====== Texto fuente ======
23-F: interrogantes para una efeméride

El reciente anuncio, por parte del actual Ejecutivo, de desclasificar la documentación del 23-F ha producido un aluvión de comentarios. La intentona golpista de aquella tarde de febrero de 1981 forma parte de un catálogo de acrónimos numéricos de nuestra historia reciente como el anterior 20-D (1973), asesinato de Carrero Blanco, y el posterior 11-M (2004), atentados terroristas en Atocha. Todos los hechos históricos tienen una vertiente interna y otra externa, pero en España el ombliguismo ha predominado. Pero, ¿cuál es la versión externa del 23-F? Interpreto datos; la declaración del entonces secretario de Estado de los EE. UU., Alexander Haig, a pesar de su laconismo, es muy expresiva: «Es un asunto interno español».
====== Conjunto de datos ======
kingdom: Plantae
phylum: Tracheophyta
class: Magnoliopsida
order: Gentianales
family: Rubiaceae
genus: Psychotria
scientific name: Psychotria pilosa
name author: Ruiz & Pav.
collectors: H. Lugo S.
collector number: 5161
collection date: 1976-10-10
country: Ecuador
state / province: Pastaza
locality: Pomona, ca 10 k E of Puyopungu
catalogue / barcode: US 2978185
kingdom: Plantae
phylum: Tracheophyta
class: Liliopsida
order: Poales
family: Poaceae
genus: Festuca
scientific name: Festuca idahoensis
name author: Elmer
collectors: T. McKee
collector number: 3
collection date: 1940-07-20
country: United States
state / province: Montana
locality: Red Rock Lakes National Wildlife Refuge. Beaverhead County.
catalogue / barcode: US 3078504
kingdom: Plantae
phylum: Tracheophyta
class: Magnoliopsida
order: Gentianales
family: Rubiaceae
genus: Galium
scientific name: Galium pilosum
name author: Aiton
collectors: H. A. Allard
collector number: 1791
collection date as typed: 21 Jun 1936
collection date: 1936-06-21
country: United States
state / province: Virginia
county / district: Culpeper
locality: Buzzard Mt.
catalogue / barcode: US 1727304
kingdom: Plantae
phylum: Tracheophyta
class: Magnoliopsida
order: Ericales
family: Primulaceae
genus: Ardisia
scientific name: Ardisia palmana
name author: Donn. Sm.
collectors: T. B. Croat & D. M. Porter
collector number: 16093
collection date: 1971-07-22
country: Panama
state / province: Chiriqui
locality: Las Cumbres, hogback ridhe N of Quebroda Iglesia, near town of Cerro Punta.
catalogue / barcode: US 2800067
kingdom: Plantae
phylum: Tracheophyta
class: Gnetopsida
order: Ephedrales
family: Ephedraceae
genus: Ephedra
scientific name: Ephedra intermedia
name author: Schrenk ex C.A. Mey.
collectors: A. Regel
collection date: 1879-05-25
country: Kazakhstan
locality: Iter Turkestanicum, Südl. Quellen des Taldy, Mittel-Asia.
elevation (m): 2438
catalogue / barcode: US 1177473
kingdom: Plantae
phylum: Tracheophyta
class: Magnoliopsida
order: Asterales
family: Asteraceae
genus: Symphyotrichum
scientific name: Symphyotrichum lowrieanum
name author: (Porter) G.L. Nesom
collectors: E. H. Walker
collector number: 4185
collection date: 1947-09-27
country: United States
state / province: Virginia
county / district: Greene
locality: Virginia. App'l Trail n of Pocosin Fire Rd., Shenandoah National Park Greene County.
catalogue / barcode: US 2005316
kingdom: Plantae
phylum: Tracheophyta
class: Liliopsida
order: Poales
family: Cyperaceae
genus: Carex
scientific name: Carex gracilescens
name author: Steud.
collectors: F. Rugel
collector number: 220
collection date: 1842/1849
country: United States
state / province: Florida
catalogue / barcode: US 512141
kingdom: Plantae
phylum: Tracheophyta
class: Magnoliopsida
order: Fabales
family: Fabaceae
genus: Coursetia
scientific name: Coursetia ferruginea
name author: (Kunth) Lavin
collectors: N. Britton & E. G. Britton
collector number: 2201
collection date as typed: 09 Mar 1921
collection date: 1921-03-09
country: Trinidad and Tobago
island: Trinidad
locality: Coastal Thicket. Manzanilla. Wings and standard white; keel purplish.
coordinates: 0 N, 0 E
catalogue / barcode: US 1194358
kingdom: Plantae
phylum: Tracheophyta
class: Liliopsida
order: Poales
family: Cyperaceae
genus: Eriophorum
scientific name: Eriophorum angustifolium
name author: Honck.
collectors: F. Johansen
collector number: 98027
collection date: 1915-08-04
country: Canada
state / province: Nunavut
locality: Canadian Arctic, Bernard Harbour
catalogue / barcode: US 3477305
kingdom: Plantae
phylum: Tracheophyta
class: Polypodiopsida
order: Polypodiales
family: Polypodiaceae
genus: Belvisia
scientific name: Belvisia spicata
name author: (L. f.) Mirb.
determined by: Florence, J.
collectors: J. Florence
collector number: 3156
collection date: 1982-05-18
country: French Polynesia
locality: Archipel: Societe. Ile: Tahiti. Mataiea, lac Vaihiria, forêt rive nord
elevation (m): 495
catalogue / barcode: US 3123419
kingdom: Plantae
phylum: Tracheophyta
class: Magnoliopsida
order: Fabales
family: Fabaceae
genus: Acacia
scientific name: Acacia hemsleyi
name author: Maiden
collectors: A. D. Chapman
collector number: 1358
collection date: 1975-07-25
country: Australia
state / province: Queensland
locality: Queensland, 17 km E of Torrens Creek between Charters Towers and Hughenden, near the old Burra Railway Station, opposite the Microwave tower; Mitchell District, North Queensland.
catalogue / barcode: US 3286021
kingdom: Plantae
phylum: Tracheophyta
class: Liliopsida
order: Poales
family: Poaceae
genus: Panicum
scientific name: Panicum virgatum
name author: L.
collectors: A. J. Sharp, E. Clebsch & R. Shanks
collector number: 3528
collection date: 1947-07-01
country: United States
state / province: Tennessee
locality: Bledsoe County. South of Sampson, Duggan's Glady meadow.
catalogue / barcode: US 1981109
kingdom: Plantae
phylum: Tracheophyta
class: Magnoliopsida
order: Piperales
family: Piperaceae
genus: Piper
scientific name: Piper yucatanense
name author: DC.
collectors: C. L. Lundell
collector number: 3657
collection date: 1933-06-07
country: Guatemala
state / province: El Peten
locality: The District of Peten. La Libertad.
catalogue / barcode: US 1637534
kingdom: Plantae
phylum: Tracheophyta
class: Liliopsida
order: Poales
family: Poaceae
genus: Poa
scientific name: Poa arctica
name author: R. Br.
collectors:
======
Consigna:
Prosigue el texto sobre el 23-F a partir de su última oración. El material no desempeña ningún papel aquí.

Tu respuesta:
Las grandes potencias, realmente, como en tantos otros cambios de poder por la fuerza, no les interesó el régimen político y, mucho menos, el sistema democrático. Los países son piezas de un enorme rompecabezas mundial que deben cumplir un rol específico. Nada más. En el caso de España, piensen. ¿No tuvo lugar el golpe de los militares turcos en septiembre de 1980? ¿Acaso es casual el extraño accidente que condujo a la muerte del primer ministro portugués Francisco Sa Carneiro en diciembre de 1980? Los abrazos de Adolfo Suárez con Fidel Castro (1978) y Arafat (1979) no sentaron nada bien en los círculos diplomáticos y políticos de Washington. En EE. UU., el flamante presidente Ronald Reagan, quien hizo del anticomunismo visceral su bandera de enganche, tomó posesión del cargo el 20 de enero de 1981. Solo nueve días después dimitía en España Adolfo Suárez. Y en trance de comparaciones, la experiencia democratizadora en España a la muerte de Franco casi repite, con milimétrica precisión, la etapa antecesora.

El experimento democratizador de la II República duró un quinquenio (1931-1936), exactamente lo mismo que hubiese durado la Transición política española de haber triunfado el 23-F en 1981, puesto que comenzó con la designación de Adolfo Suárez como presidente del gobierno en 1976, es decir, justamente, cinco años antes.